All indexes are unmanaged and cannot be invested into directly. Unmanaged index returns do not reflect fees, expenses, or sales charges. Index performance is not indicative of the performance of any investment.

FTSE 100 Index measures the 100 companies listed on the London Stock Exchange with the highest market capitalization.

The Shanghai Stock Exchange Composite Index is a capitalization-weighted index. The index tracks the daily price performance of all A-shares and B-shares listed on the Shanghai Stock Exchange. The index was developed on December 19, 1990 with a base value of 100. Index trade volume on Q is scaled down by a factor of 1000.

The Hang Seng index is a market capitalization weighted index which tracks daily changes of the 48 largest companies in the Hong Kong stock market.

The Standard & Poor’s 500 Index is a capitalization-weighted index of 500 stocks designed to measure performance of the broad domestic economy through changes in the aggregate market value of 500 stocks representing all major industries.

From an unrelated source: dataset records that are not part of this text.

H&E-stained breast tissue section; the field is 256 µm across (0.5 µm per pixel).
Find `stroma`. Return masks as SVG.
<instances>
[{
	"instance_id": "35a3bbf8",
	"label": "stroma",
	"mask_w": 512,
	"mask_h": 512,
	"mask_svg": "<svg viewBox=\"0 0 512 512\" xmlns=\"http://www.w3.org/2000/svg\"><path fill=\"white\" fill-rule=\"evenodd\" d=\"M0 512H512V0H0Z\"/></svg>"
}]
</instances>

The small business optimism index is compiled from a survey that is conducted each month by the National Federation of Independent Business (NFIB) of its members. The index is a composite of ten seasonally adjusted components based on questions on the following: plans to increase employment, plans to make capital outlays, plans to increase inventories, expect economy to improve, expect real sales higher, current inventory, current job openings, expected credit conditions, now a good time to expand, and earnings trend.